From left, Omaerak, a premium liquor made of plum; Slow City Makgeolli, a Korean traditional rice wine; the front and back of Sansachun, a Korean wine made of hawthorn berry and R4, a beer-tasting wine made of rice. They are some of the beverages produced by Baesangmyun Brewery. [BAESANGMYUN BREWERY]

Yet, it is not about conquering the market just by producing an excessive number of local breweries. The various flavors each brewery will create on its own are expected to create a more affluent makgeolli market.

“Makgeolli is a very delicate drink. It can generate so many different flavors even with the same machine, same recipe and same environment,” Bae says. “It is microorganism. Makgeolli has a different taste in all stages of its fermentation. Depending on the personality of the maker, it can taste differently too.”



Going abroad

Domestic manufacturers have been exporting bottled makgeolli and other traditional liquor to foreign countries including Japan and the United States, although the amount hasn’t been significant.

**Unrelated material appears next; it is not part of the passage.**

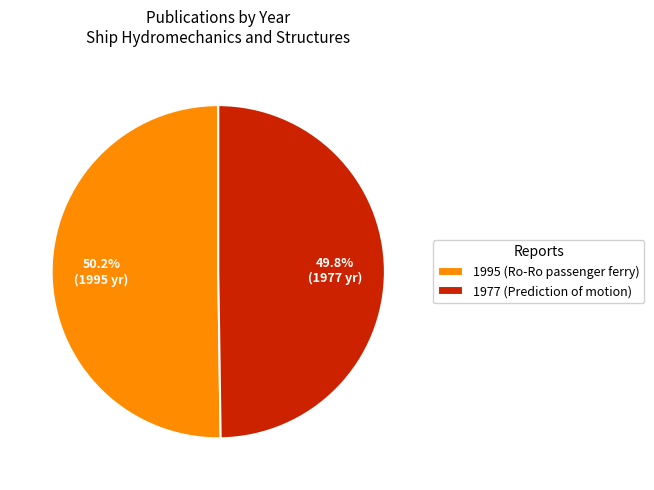

What is the total percentage of 1977 (Prediction of motion) and 1995 (Ro-Ro passenger ferry)?

100.0%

Baesangmyun Brewery’s goal is to export the brewery.

“The Dongnaebangnae Brewery Project is open to anybody, even those living abroad,” Bae says. “Just like foreign people are selling craft beer in Korea, we can do the same with makgeolli in foreign countries.”

He is looking forward to introducing the project in Paris, New York and even Nairobi in the next couple of years.

“Makgeolli sold there will be made with rice available there which will luckily have very different flavors from our own,” he said.

Bae also has a keen interest in how food is paired with traditional liquor.

One of the recipes that he thinks should be revived is the use of Korean traditional liquor as a condiment just like Westerners use wine in their food and the Japanese use sake.

“In my grandmother’s generation, using makgeolli or herbal liquor when cooking was a very common thing, but that culture diminished as time passed. Now we use clear alcohol like soju when cooking.”

He has been serving a number of dishes cooked with makgeolli at his Slow City Brewery & Pub.

How a course meal should be served is another vital factor.

“In formal meals, we follow the Western style by serving each dish separately in order. Before, each person had his or her own separate table filled with the entire course at once from appetizer to dessert. We followed a spatial arrangement such as putting the dessert in the far corner and placing the main foods like rice and meat front and center.”



Reviving Korean liquor

The popularity of makgeolli reached its peak in the late 2000s and early 2010s when retailers and manufacturers started infusing a younger vibe to the beverage once overlooked as old and outdated. However, the boom quickly dwindled. Sales of makgeolli which reached 408,248 kiloliters (107.8 million gallons) in 2011, dropped to 345,256 kiloliters in 2015, according to Statistics Korea.

Bae says makgeolli and other traditional liquors should no longer be framed as “traditional drinks,” to overcome the slump. The term “traditional” shouldn’t be defined as a separate genre of a drink, he says.

“We have to make these traditional drinks into contemporary drinks. The word ‘traditional’ came about in Koreans’ effort to revive the genre which was once almost wiped out during the Colonial era.”

He emphasized that while Korea’s culinary culture has drastically changed in the past 60 years, the makgeolli recipe hasn’t changed as much.

“It should be updated. A lot of variation should be tried to become a contemporary drink while maintaining the culture and technique of the past,” he added.

Without a drastic paradigm shift, Bae says it would be hard to overcome the current not-so-favorable market for traditional liquor.

“I have worked in this business for the past 30 years, marketing Kooksoondang and Baekseju. It was a success but did it become the next Heineken? No. We need to change the paradigm. We need to converge with different industries and try out new things,” he says.

Although he’s devoted his entire life to the booze business, Bae isn’t much of a drinker. But he does have tips on enjoying diverse types of alcohol.

“Makgeolli is like rice. So don’t eat rice while drinking Makgeolli, but just eat banchan [Korean side dishes]. For herbal drinks, they bring out the appetite so drink them while eating. Soju is like drinking pure alcohol so eat a lot of vitamins by eating vegetables and nuts.”